Passage to read Start Marker

The book’s 15 numbered chapters are divided unequally, with nine devoted to JSB and his works (including Marshall’s magisterial survey of Bach’s keyboard music, first published in 1994, and here provided with a 2019 postscript), two to Bach’s sons, two directly relating Bach and Mozart, and one a significantly expanded 1997 review of the film version of Shaffer’s Amadeus. The last chapter surveys the surprisingly large number of incomplete torsos, ranging from “the briefest jottings” to “substantial portions of incipient masterpieces,” among Mozart’s works, with pithy observations on what that proportion can tell us about Mozart’s compositional process.

An epilogue, “Had Mozart Lived Longer: Some Cautious (and Incautious) Speculations,” opines that “it is not altogether outlandish to imagine” that, about the time of the second Napoleonic occupation of Vienna, Mozart, a liberal thinker and devoted Freemason, might well have “received an invitation from his old acquaintance and best librettist, Da Ponte, asking him to join him in the New World to help establish an Italian opera in New York,” where he might have “decided to remain . . . enter[ing] the groves of academia, becoming Da Ponte’s colleague at Columbia University and respectably ending his days as a professor of music — his first regular job.”

Passage to read End Marker

- _Work to complete_: In the book review above, how many of the 15 chapters are devoted to Bach's sons?

Dataset content Start Marker

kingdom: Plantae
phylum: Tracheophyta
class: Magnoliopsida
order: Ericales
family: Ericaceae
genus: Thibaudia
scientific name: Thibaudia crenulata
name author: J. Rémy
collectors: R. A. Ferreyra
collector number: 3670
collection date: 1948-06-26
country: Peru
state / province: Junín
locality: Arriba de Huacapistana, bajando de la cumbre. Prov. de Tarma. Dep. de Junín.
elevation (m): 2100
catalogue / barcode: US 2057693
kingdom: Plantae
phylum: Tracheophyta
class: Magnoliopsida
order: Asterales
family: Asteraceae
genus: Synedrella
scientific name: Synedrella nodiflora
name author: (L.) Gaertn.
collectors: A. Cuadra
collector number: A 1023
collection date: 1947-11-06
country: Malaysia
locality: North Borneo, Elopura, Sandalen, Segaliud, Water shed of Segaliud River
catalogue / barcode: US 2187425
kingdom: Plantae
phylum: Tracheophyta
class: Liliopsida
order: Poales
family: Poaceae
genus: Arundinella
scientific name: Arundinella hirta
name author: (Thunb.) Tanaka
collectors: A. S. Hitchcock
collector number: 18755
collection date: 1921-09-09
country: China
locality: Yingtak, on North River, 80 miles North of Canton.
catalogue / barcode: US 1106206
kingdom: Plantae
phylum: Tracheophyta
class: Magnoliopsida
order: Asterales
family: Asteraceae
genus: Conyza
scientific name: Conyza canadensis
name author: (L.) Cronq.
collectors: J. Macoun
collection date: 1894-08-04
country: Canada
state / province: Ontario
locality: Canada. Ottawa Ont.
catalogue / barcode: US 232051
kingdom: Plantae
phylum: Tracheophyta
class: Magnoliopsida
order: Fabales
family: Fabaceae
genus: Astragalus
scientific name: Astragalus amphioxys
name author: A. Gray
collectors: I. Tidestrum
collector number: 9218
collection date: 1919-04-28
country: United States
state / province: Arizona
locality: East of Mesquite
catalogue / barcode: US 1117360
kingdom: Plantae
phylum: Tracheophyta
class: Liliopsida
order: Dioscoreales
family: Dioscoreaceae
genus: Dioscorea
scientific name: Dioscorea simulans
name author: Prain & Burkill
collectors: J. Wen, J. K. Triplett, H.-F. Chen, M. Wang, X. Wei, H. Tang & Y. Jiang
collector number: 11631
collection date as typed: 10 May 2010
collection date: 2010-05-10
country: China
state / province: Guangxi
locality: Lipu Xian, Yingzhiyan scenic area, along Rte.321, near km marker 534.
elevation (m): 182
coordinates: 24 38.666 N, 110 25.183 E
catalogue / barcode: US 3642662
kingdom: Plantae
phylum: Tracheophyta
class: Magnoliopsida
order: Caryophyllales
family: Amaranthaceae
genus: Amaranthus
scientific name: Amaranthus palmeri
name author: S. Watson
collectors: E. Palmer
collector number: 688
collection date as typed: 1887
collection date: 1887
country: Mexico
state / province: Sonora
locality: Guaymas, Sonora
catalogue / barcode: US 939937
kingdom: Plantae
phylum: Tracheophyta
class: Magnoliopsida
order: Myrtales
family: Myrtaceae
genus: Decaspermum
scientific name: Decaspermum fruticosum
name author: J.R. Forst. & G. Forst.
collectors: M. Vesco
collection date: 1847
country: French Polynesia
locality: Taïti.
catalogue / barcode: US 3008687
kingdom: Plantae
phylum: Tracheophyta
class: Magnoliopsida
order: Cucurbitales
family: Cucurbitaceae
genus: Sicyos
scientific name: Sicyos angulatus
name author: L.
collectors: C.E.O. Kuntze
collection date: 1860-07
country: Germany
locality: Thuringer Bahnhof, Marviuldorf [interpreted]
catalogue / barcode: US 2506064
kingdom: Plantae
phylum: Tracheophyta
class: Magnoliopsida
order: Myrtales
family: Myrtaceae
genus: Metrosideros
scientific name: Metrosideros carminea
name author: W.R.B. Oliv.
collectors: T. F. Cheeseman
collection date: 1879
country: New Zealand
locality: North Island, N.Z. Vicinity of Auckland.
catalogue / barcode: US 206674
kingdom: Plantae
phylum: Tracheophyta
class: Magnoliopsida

Dataset content End Marker

- _Solution below_: Two.